I used to read a lot of Al Jazeera and The Guardian and but they became pretty skewed after Trump. WAPO too.


👤 vpaulus
Very unpopular opinion: The Fresh section of 9gag is often suprisingly up-to-date.

👤 mankypro
Www.DrudgeReport.com

👤 terrortang
- https://techmeme.com/

- Hacker News


👤 rajnathani
StudyFinds (https://studyfinds.org).

👤 mick_schroeder
Web Shuffle - sends user to random news websites from an AI curated list of sources. Its like the old StumbleUpon but aimed at popular / news websites.

https://webshuffle.mickschroeder.com/

I create a bookmark directly to the redirect page which lets me shuffle to random websites right from my bookmark toolbar. I click that a few times to sort of "channel surf" the web.

https://webshuffle.mickschroeder.com/redirect

There is also a Digital Newsstand with live screenshots of all the sources. I can scroll through that to get the headlines.

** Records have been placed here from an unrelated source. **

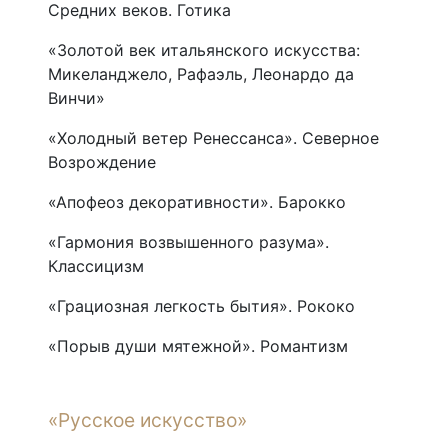
Средних веков. Готика
«Золотой век итальянского искусства:
Микеланджело, Рафаэль, Леонардо да
Винчи»
«Холодный ветер Ренессанса». Северное
Возрождение
«Апофеоз декоративности». Барокко
«Гармония возвышенного разума».
Классицизм
«Грациозная легкость бытия». Рококо
«Порыв души мятежной». Романтизм
«Русское искусство»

https://webshuffle.mickschroeder.com/newsstand/


👤 peanutcrisis
Jerry Coyne's blog: https://whyevolutionistrue.com/

👤 mrjay42
For french speakers, and they have some of their content in English, and automated translation is always possible: https://www.mediapart.fr/ https://en.wikipedia.org/wiki/Mediapart

Medipart is one of the only medias in France (there is only 1 other I can think of) that is NOT owned by private interests, a network, a billionaire, or many billionaires or millionaires. It is funded by its subscribers And above all else, it does investigative journalism which actually led MANY times ministers and other powerful people to justice.

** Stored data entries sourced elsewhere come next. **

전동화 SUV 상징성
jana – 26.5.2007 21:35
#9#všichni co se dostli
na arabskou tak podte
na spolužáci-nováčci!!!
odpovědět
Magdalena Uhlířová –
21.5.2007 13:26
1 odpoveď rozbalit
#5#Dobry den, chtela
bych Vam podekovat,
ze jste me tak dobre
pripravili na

Never ever Mediapart has been wrong so far when building a case against a corrupted official. Every time French justice system followed the same conclusion as Medipart.

---

Otherwise as other mentioned: https://en.wikipedia.org/wiki/Portal:Current_events Which exists also in your own language!

---

And... https://theintercept.com/

Very well known for having revealed the documents sent by Reality Winner https://en.wikipedia.org/wiki/Reality_Winner https://en.wikipedia.org/wiki/Reality_Winner#Role_of_The_Int...


👤 runjake


👤 epirogov
reddit ukraine war report

👤 giantg2
Hacker News

Although I guess it's not so much a source but just an aggregation.